Forecasts by experts point out that we will not be returning to a pre-pandemic scenario, because another risk has emerged worldwide, an underlying permanent risk, which is kicking at the supply chain. In addition to the disruption of the pandemic and the troublesome geopolitical situation, we also have the systemic effect brought about in the supply chain by climate change before and after 2020.

Extreme phenomena such as hurricanes, flooding, forest fires etc. are shaking up the world economy, and are increasingly noticeable in ports, on roads and in factories. And there are no indications that it will get any better. Academics and experts claim that the impact of climate change on the supply chain is being given the least publicity, even though it is posing a much more serious threat with persistent effects in the face of temporary factors such as the pandemic or the war in Ukraine. 

The big problem, as pointed out by Dale Rogers, business professor at Arizona State University, in an article in Wired magazine, is that "logisticians are always trying to execute the strategy but not necessarily develop it. They're trying to figure out how to make something happen now, and climate change is a long-term problem". Of all the threats, the most pernicious is the rising sea level caused by the increase in the global temperature, and ports, railway lines, roads and other transport and supply infrastructures will be affected by sea levels rising between 50 cm and 2 metres.

Far from being a problem that merely affects infrastructures or transport, the supply chain is actually interconnected to many other factors, which can bring about a domino effect in that disruptions can intensify and propagate within the world economy, with impacts such as higher prices and shortages of all kinds of goods, from basic agricultural products to the latest electronic goods. By way of an example, the cost of transporting a container in the Pacific Ocean rose from USD 2,000 to USD 15,000 before and after the pandemic.

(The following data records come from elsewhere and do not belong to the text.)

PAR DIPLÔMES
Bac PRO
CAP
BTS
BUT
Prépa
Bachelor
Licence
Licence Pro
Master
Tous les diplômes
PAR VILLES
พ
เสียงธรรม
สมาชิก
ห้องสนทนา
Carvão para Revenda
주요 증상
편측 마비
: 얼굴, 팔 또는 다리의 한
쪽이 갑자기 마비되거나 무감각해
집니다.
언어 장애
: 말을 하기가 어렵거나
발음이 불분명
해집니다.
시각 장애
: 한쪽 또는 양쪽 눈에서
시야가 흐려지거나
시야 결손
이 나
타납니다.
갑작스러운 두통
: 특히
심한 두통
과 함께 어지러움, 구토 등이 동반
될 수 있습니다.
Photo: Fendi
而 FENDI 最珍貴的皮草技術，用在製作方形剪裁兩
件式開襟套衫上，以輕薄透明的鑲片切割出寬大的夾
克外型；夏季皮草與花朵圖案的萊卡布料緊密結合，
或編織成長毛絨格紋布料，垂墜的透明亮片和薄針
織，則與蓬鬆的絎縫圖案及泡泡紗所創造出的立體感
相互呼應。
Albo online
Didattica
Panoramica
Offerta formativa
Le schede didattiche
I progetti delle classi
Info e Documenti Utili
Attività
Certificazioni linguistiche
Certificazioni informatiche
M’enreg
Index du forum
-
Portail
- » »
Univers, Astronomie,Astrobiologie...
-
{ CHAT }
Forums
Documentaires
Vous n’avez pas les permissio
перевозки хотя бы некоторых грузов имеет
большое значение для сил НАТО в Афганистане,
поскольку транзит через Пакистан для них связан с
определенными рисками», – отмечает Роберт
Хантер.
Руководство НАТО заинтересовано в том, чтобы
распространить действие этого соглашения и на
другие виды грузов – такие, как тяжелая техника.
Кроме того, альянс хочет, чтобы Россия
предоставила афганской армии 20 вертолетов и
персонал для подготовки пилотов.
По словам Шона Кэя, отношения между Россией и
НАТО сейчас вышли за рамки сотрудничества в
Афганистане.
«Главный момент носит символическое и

Path to be taken and solutions

This means we are facing a post-pandemic "new normality", potentially extremely volatile, with an urgent need to be prepared.  Tools are required to manage commercial operations with greater flexibility and at the lowest possible cost, in a context of energy transition for corporates.

Some of the solutions being implemented ahead of possible interruptions of supply chains, are larger inventories or dual supply chains - with two paths or routes to bring in the same product. This, however, only prevents shortages, and boosts production and stocking costs.

The challenge, therefore, lies in generating a total change of suppliers and concentrators at all levels. In this panorama, large finance corporates such as Banco Santander have a particularly important role to play, and they also have the responsibility of helping businesses overcome challenges and find innovative solutions.

Securing supply and the need to accumulate large amounts of inventory under the new "just in case" model has been perhaps the most common logistical problem today and with the greatest impact on companies' balance sheets and cash flows. From a financing perspective, Santander Corporate & Investment Banking (SCIB) has developed solutions to help our clients manage these problems without impacting their leverage and helping to improve working capital management. This is helping companies to develop greater capacity and flexibility in transport infrastructure, strengthen safety stocks and inventories, make logistics operations more agile and digitised, offshore critical components and find alternative supply arrangements to reduce dependence on their current networks, all with a positive impact on their financial statements.

Simultaneously, we must not lose sight of the transition towards a greener economy. Not only does it help decarbonise the atmosphere - Santander is carbon-neutral and is striving to be Net Zero by 2050 - and is therefore helping fight climate change and higher global temperatures on an individual basis. This spirit must also be passed on in all relations with suppliers and products, to set criteria and an example for customers. The use of green energy, 100% elimination of exposure to coal-mining by 2030 and facilitating the mobilisation of EUR 220 million in green funding are just some of the bank's initiatives and targets for a more resilient, greener future on all levels.